Tarefa 1 | Transcreva do texto sobre ambientes restauradores o trecho entre "SBP Sociedade Brasileira" e "Günther, & Guzzo, 2014).", inclusive.
Tarefa 2 | Diga se cada afirmação abaixo está de acordo com o texto sobre ambientes restauradores, respondendo sim ou não e citando literalmente as palavras do texto que decidem a questão. (a) A Psicologia Ambiental estuda a relação pessoa-ambiente numa perspectiva interdisciplinar. (b) Os museus são apresentados como exemplo de ambiente natural. (c) A mobilidade aparece entre os temas da Psicologia Ambiental.

Trecho fornecido |
▼▼▼

SBP Sociedade Brasileira de Psicologia

Ambientes restauradores: por que ir à praia faz bem?

Parece um pouco óbvio dizer que ir à praia pode fazer uma pessoa se restabelecer de uma condição de estresse, mas a ciência tem corroborado o efeito restaurador dos ambientes naturais. Esse tipo de relação tem sido foco em pesquisas na área da Psicologia Ambiental, que se dedica a temas que tratam da relação pessoa-ambiente, numa perspectiva interdisciplinar, propondo um olhar ampliado sobre como o ambiente afeta as pessoas e as pessoas afetam o ambiente (Pinheiro, Günther, & Guzzo, 2014).

Dentre a grande variedade de temas da Psicologia Ambiental, como por exemplo, percepção ambiental, mobilidade, comportamento pró-ambiental, o foco aqui é no que se convencionou chamar de ambientes restauradores. Estes podem ser definidos como os locais que têm a capacidade de promover o bem-estar e a recuperação de processos de estresse e/ou de fadiga de atenção (Hartig, 2004). Por ser uma área ampla, é possível citar estudos que: a) analisam a percepção da restauração a partir de espaços urbanos com diferentes níveis de elementos de natureza (Carrus et al., 2014), b) investigam elementos de restauração em espaços construídos, como museus, que propiciam a sensação de afastamento de contextos que remetam a cansaço mental (Packer & Bond, 2010); e c) usam óculos de realidade virtual com sons e imagens 3D de ambientes considerados restauradores, durante o processo de trocas de curativos em pacientes com queimaduras, para o melhor controle da dor (Small, Stone, Pilsbury, Bowden, & Bion, 2015). Esses exemplos demonstram a variabilidade de formas para acessar o efeito restaurador, bem como a diversidade de ambientes que podem ser restauradores e propiciarem bem-estar.

▲▲▲

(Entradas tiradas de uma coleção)
▼▼▼

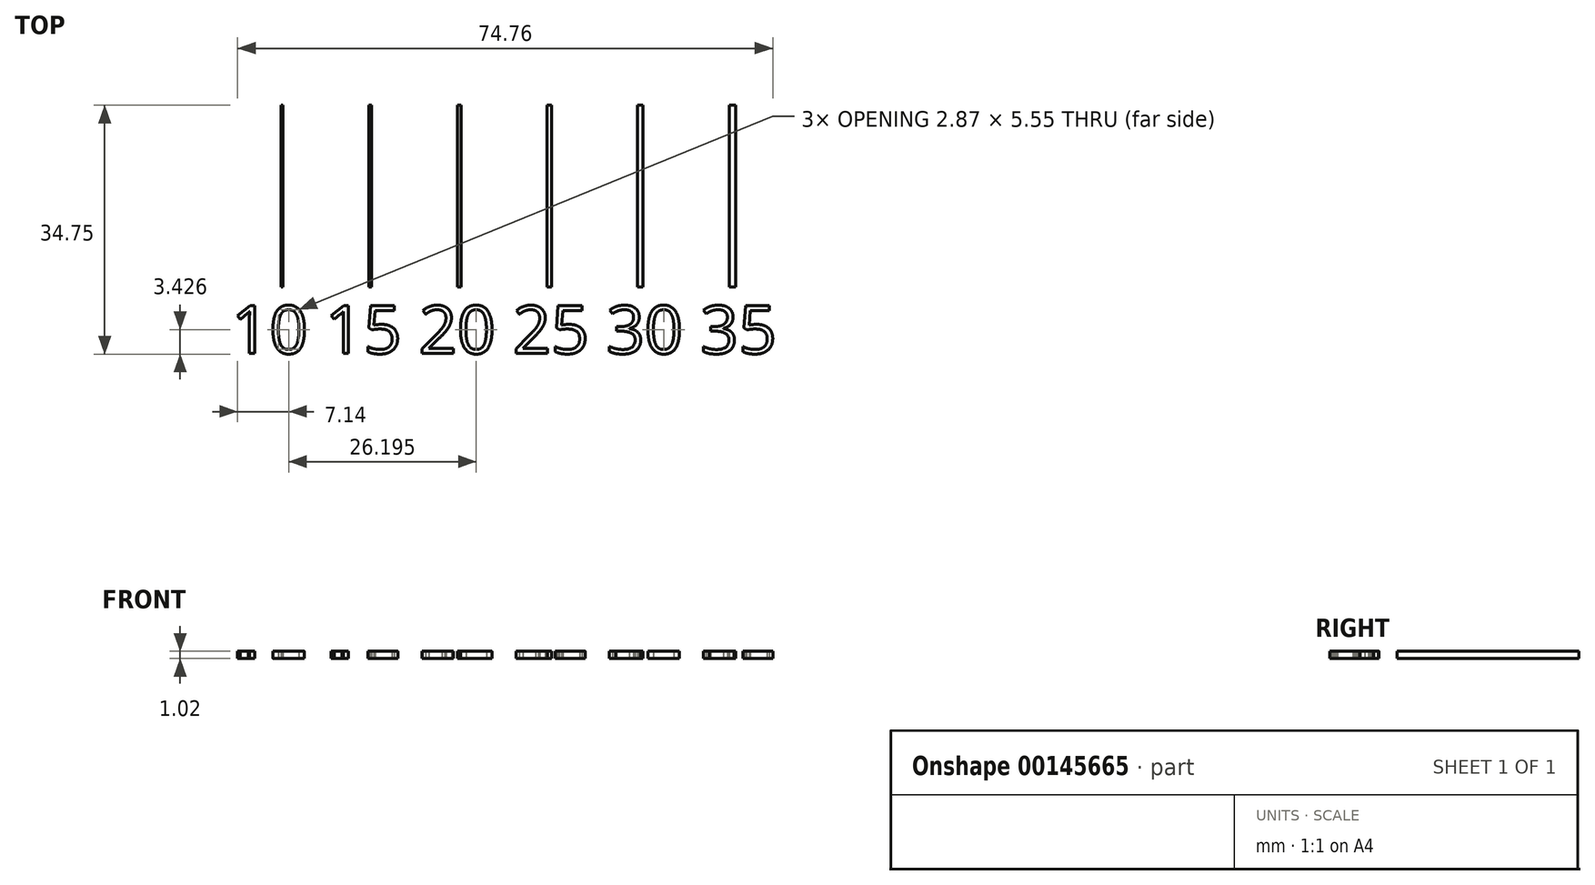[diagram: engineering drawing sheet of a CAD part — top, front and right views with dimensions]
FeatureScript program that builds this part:
annotation { "Feature Type Name" : "Feature", "Feature Type Description" : "" }
export const myFeature = defineFeature(function(context is Context, id is Id, definition is map)
    precondition{}
    {
        {
            var Q0;
            Q0=qCreatedBy(makeId("Top.planeOp"),FACE);
            var sketch = newSketch(context, id + "F0", { "sketchPlane" : qUnion([Q0])});
            skLineSegment(sketch, "E0.bottom", {"start": v(-31.18, 0) * mm, "end": v(-30.92, 0) * mm});
            skLineSegment(sketch, "E0.top", {"start": v(-31.18, 25.4) * mm, "end": v(-30.92, 25.4) * mm});
            skLineSegment(sketch, "E0.left", {"start": v(-31.18, 0) * mm, "end": v(-31.18, 25.4) * mm});
            skLineSegment(sketch, "E0.right", {"start": v(-30.92, 0) * mm, "end": v(-30.92, 25.4) * mm});
            skLineSegment(sketch, "E1.bottom", {"start": v(-18.91, 0) * mm, "end": v(-18.53, 0) * mm});
            skLineSegment(sketch, "E1.top", {"start": v(-18.91, 25.4) * mm, "end": v(-18.53, 25.4) * mm});
            skLineSegment(sketch, "E1.left", {"start": v(-18.91, 0) * mm, "end": v(-18.91, 25.4) * mm});
            skLineSegment(sketch, "E1.right", {"start": v(-18.53, 0) * mm, "end": v(-18.53, 25.4) * mm});
            skLineSegment(sketch, "E2.bottom", {"start": v(-6.52, 0) * mm, "end": v(-6, 0) * mm});
            skLineSegment(sketch, "E2.top", {"start": v(-6.52, 25.4) * mm, "end": v(-6, 25.4) * mm});
            skLineSegment(sketch, "E2.left", {"start": v(-6.52, 0) * mm, "end": v(-6.52, 25.4) * mm});
            skLineSegment(sketch, "E2.right", {"start": v(-6, 0) * mm, "end": v(-6, 25.4) * mm});
            skLineSegment(sketch, "E3.bottom", {"start": v(6, 0) * mm, "end": v(6.64, 0) * mm});
            skLineSegment(sketch, "E3.top", {"start": v(6, 25.4) * mm, "end": v(6.64, 25.4) * mm});
            skLineSegment(sketch, "E3.left", {"start": v(6, 0) * mm, "end": v(6, 25.4) * mm});
            skLineSegment(sketch, "E3.right", {"start": v(6.64, 0) * mm, "end": v(6.64, 25.4) * mm});
            skLineSegment(sketch, "E4.bottom", {"start": v(18.66, 0) * mm, "end": v(19.42, 0) * mm});
            skLineSegment(sketch, "E4.top", {"start": v(18.66, 25.4) * mm, "end": v(19.42, 25.4) * mm});
            skLineSegment(sketch, "E4.left", {"start": v(18.66, 0) * mm, "end": v(18.66, 25.4) * mm});
            skLineSegment(sketch, "E4.right", {"start": v(19.42, 0) * mm, "end": v(19.42, 25.4) * mm});
            skLineSegment(sketch, "E5.bottom", {"start": v(31.43, 0) * mm, "end": v(32.32, 0) * mm});
            skLineSegment(sketch, "E5.top", {"start": v(31.43, 25.4) * mm, "end": v(32.32, 25.4) * mm});
            skLineSegment(sketch, "E5.left", {"start": v(31.43, 0) * mm, "end": v(31.43, 25.4) * mm});
            skLineSegment(sketch, "E5.right", {"start": v(32.32, 0) * mm, "end": v(32.32, 25.4) * mm});
            skLineSegment(sketch, "E6", {"start": v(0, 0) * mm, "end": v(0, 25.4) * mm, "construction": true});
            skLineSegment(sketch, "E7", {"start": v(-30.92, 0) * mm, "end": v(-18.91, 0) * mm, "construction": true});
            skLineSegment(sketch, "E8", {"start": v(-18.53, 0) * mm, "end": v(-6.52, 0) * mm, "construction": true});
            skLineSegment(sketch, "E9", {"start": v(-6, 0) * mm, "end": v(6, 0) * mm, "construction": true});
            skLineSegment(sketch, "E10", {"start": v(6.64, 0) * mm, "end": v(18.66, 0) * mm, "construction": true});
            skLineSegment(sketch, "E11", {"start": v(19.42, 0) * mm, "end": v(31.43, 0) * mm, "construction": true});
            skText(sketch, "E12", { "text": "10 15 20 25 30 35\n", "fontName": "OpenSans-Regular.ttf"});
            const initialGuessF0  = {"E12": [-0.0381, -0.00926, 1, 0, 0.00672]};
            skSetInitialGuess(sketch, initialGuessF0);
            skSolve(sketch);
        }
        {
            var Q0;
            Q0 = qSketchRegion(id + "F0", true);
            extrude(context, id + "F1", {"entities" : qUnion([Q0]), "depth" : 1.02 * mm});
        }
    });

▲▲▲

Resposta completa 1 |
SBP Sociedade Brasileira de Psicologia

Ambientes restauradores: por que ir à praia faz bem?

Parece um pouco óbvio dizer que ir à praia pode fazer uma pessoa se restabelecer de uma condição de estresse, mas a ciência tem corroborado o efeito restaurador dos ambientes naturais. Esse tipo de relação tem sido foco em pesquisas na área da Psicologia Ambiental, que se dedica a temas que tratam da relação pessoa-ambiente, numa perspectiva interdisciplinar, propondo um olhar ampliado sobre como o ambiente afeta as pessoas e as pessoas afetam o ambiente (Pinheiro, Günther, & Guzzo, 2014).

Resposta completa 2 |
(a) Sim: "que se dedica a temas que tratam da relação pessoa-ambiente, numa perspectiva interdisciplinar".
(b) Não: "investigam elementos de restauração em espaços construídos, como museus".
(c) Sim: "como por exemplo, percepção ambiental, mobilidade, comportamento pró-ambiental".